London Under Ground edited by Ian Haynes, Harvey Sheldon and Lesley Hannigan

Northumberland: the Power of Place by Stan Beckensall

Archaeology and the Social History of Ships by Richard Gould

Prehistoric and Roman Essex by James Kemble

Landscape Detective by Richard Muir

A Fortified Frontier by Iain MacIvor

CBA update

favourite finds

Memories of Callanish. Aubrey Burl had a ‘eureka’ moment in pondering Callanish.

 

ISSN 1357-4442

Editor Simon Denison

Peter Ellis

The cover of one primary school history text book has a glum-looking churl ploughing the fields in the foreground, church and rook-infested woods beyond and the (these days) rather spooky shape of Concorde lifting off just overhead blotting out much of the sky. The meaning is clear. It is that, believe it or not, the wonderful world in which we presently live emerged from this complete idiot fooling about with his dreary tasks.

So youngsters are encouraged to look at the past as a spot-the-invention exercise with man's ingenuity the key to how we got to our present technological heaven. This means a focus on the really important inventions - medicine, travel and communications, all leading to the great questions of civilisation: where are my pills? where are my car keys? and where's the remote?

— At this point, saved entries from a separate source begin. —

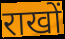
राखों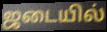
ஜடையில்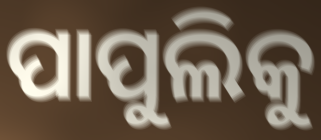
ପାପୁଲିକୁ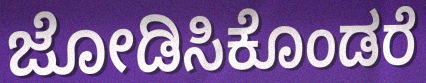
ಜೋಡಿಸಿಕೊಂಡರೆ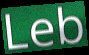
Leb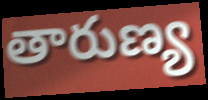
తారుణ్యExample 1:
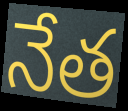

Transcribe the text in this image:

నేత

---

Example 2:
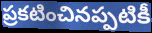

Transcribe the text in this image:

ప్రకటించినప్పటికీ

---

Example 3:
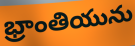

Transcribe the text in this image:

భ్రాంతియును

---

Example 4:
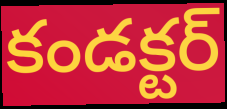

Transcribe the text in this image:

కండక్టర్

From the evidence of archaeology, it's amazing that any progress was made at all. According to the theory of man's inventiveness we should have signs that people wrestled with solutions to the difficulties of, for example, digging postholes - our most ubiquitous finds - but there's no evidence of this at all. The problem here is how to get depth without losing solid sides, but for thousands of years we find the same solutions occurring.

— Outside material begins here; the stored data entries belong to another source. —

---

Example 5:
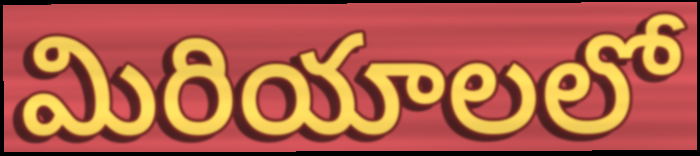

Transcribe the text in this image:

మిరియాలలోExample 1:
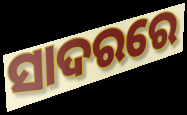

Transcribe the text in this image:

ସାଦରରେ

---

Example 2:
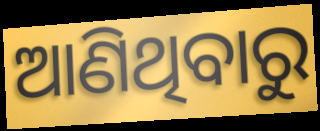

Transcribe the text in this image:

ଆଣିଥିବାରୁ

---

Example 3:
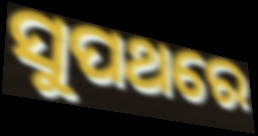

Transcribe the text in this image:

ସୁପଥରେ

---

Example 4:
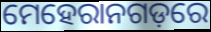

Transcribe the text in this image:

ମେହେରାନଗଡ଼ରେ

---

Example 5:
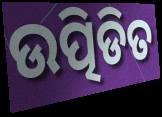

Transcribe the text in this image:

ଉତ୍ପିଡିତ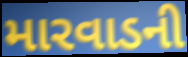
મારવાડની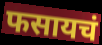
फसायचं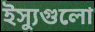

Frankly some postholes look a complete disaster with not enough stones jammed in if it's soft ground or nothing like enough depth if it's nice solid rock. But that's neither here nor there. The point is that in the entire record there is no sign that anybody anywhere stood back from the problem and thought - yes what we need is a Massey Ferguson with a back-acter.

Similarly with pits, ditches, banks, graves and all those amorphous uninterpretable semi-features that abound on sites. The same goes for big monuments - causewayed camps, Silbury Hills, henges, etc. The thing, and archaeology keeps dully showing it, is that everything was done by work and not by invention. We live in landscapes created by the cheerless churl on the front cover of the schoolbook not by Prof Brainstorm.

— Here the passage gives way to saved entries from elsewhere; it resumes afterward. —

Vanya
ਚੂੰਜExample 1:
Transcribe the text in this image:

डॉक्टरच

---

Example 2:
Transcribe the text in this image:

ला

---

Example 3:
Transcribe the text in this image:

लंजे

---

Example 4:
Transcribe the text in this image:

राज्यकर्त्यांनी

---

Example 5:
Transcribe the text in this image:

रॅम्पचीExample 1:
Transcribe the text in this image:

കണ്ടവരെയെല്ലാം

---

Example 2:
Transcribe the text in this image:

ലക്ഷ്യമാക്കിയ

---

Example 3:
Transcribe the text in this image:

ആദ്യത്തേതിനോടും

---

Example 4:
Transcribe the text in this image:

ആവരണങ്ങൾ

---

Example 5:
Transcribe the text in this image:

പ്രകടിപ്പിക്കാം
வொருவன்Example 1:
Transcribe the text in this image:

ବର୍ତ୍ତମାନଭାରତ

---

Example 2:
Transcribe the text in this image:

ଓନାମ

It's not that people in the past weren't keen on some inventions. Herodotus, the Halicarnassian village bore (odd isn't it that the first historian and the first village bore were one and the same - only joking, historians), gets on to inventions early on in Book II of his 5th century BC ramblings.

 

Interestingly the invention in question, the first known to us from history, was a way of holding a shield, and so was to do with warfare. When it comes to legalised murder there has been no shortage of bright ideas. Archaeological finds show all kinds of inventions in weapons - needless to say especially with the leading civilisers the Greeks and Romans - and other developments have come about from the kick start of the military, with progress in travel and communications driven by the need to get troops around or send orders out.

Curiously this has had no effect on medicine, the other vast gap between the present and the past. With all those guys bleeding to death in their armour you might have thought there was room for a bright idea or two but not a bit of it, medicine looks unchanging till very recently when a boom in patent medicines seems to have led the way, as witnessed by the pots and bottles one has to shovel aside in archaeology to get past the Victorian levels.

Our worship of inventiveness means that all other eras are ruled out from sensible discussion and are seen as curiosities because they didn't have transplants, cars and mobiles. The main question in everyone's minds as they look at an archaeological site is: how on earth did they get by?

 

But judging from our schoolbooks, it looks as though inventions will get ever more attention as we educate our children in the view that ours is a problem-solving species that just loves to scratch its head and say, I've got it. The real truth is that the main aim in the past was to keep things as they always had been not to lay the foundations for our present paradise.